Tekstfragment
Geen voorschot voor startende ondernemer
Geen reden om af te wijken
Dat sommige ondernemers, zoals startende ondernemers, vanwege de uitvoerbaarheid van de gewijzigde regeling voor seizoenbedrijven geen voorschot kunnen ontvangen, maakt niet dat de toepassing van de voorschotregeling in strijd komt met het evenredigheidsbeginsel. Ook is er geen strijd met enig ander algemeen beginsel van behoorlijk bestuur of algemeen rechtsbeginsel. De CRvB heeft dan ook geoordeeld dat er geen aanleiding is om in dit geval de voorschotregeling buiten toepassing te laten.
Ter voorkoming van fraude is in de NOW-2 regeling voor de vaststelling van de loonsom gekozen voor een peildatum van 15 mei 2020, omdat deze datum ligt vóór de aankondiging van deze regeling. Dat is een voldoende onderbouwing voor deze keuze, zodat geen aanleiding bestaat de bepaling over de peildatum buiten toepassing te laten. In incidentele gevallen is afgeweken van deze peildatum. Omdat het daarbij ging om andere situaties, is er geen reden in het geval van de ondernemer van deze peildatum af te wijken.
De CRvB laat de afwijzing van de voorschotten op grond van de NOW-regelingen in stand.

Schriftelijke opdracht 1
Welke peildatum is volgens het tekstfragment over de voorschotregeling in de NOW-2-regeling gekozen voor de vaststelling van de loonsom?
Schriftelijke opdracht 2
Bewerk het stuk van het tekstfragment over de voorschotregeling dat begint met de woorden "Geen voorschot voor" en eindigt met "voorschotregeling buiten toepassing te laten.". Zet daarin "proportionaliteitsbeginsel" op de plaats van "evenredigheidsbeginsel".

Inhoud records
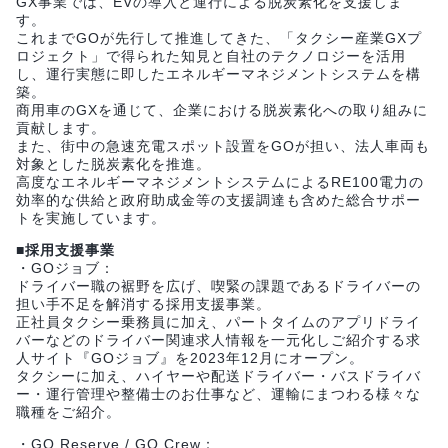
GX事業では、EVの導入と運行による脱炭素化を支援しま
す。
これまでGOが先行して推進してきた、「タクシー産業GXプ
ロジェクト」で得られた知見と自社のテクノロジーを活用
し、運行実態に即したエネルギーマネジメントシステムを構
築。
商用車のGXを通じて、企業における脱炭素化への取り組みに
貢献します。
また、街中の急速充電スポット設置をGOが担い、法人車両も
対象とした脱炭素化を推進。
高度なエネルギーマネジメントシステムによるRE100電力の
効率的な供給と政府助成金等の支援調達も含めた総合サポー
トを実施しています。
■採用支援事業
・GOジョブ：
ドライバー職の裾野を広げ、喫緊の課題であるドライバーの
担い手不足を解消する採用支援事業。
正社員タクシー乗務員に加え、パートタイムのアプリドライ
バーなどのドライバー関連求人情報を一元化しご紹介する求
人サイト『GOジョブ』を2023年12月にオープン。
タクシーに加え、ハイヤーや配送ドライバー・バスドライバ
ー・運行管理や整備士のお仕事など、運輸にまつわる様々な
職種をご紹介。
・GO Reserve / GO Crew：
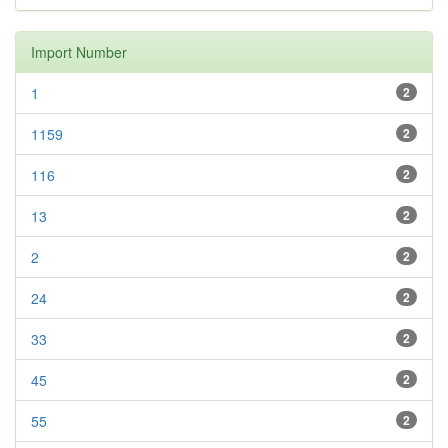
Import Number
1
2
1159
2
116
2
13
2
2
2
24
2
33
2
45
2
55
2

Antwoord 1
15 mei 2020

Antwoord 2
Geen voorschot voor startende ondernemer
Geen reden om af te wijken
Dat sommige ondernemers, zoals startende ondernemers, vanwege de uitvoerbaarheid van de gewijzigde regeling voor seizoenbedrijven geen voorschot kunnen ontvangen, maakt niet dat de toepassing van de voorschotregeling in strijd komt met het proportionaliteitsbeginsel. Ook is er geen strijd met enig ander algemeen beginsel van behoorlijk bestuur of algemeen rechtsbeginsel. De CRvB heeft dan ook geoordeeld dat er geen aanleiding is om in dit geval de voorschotregeling buiten toepassing te laten.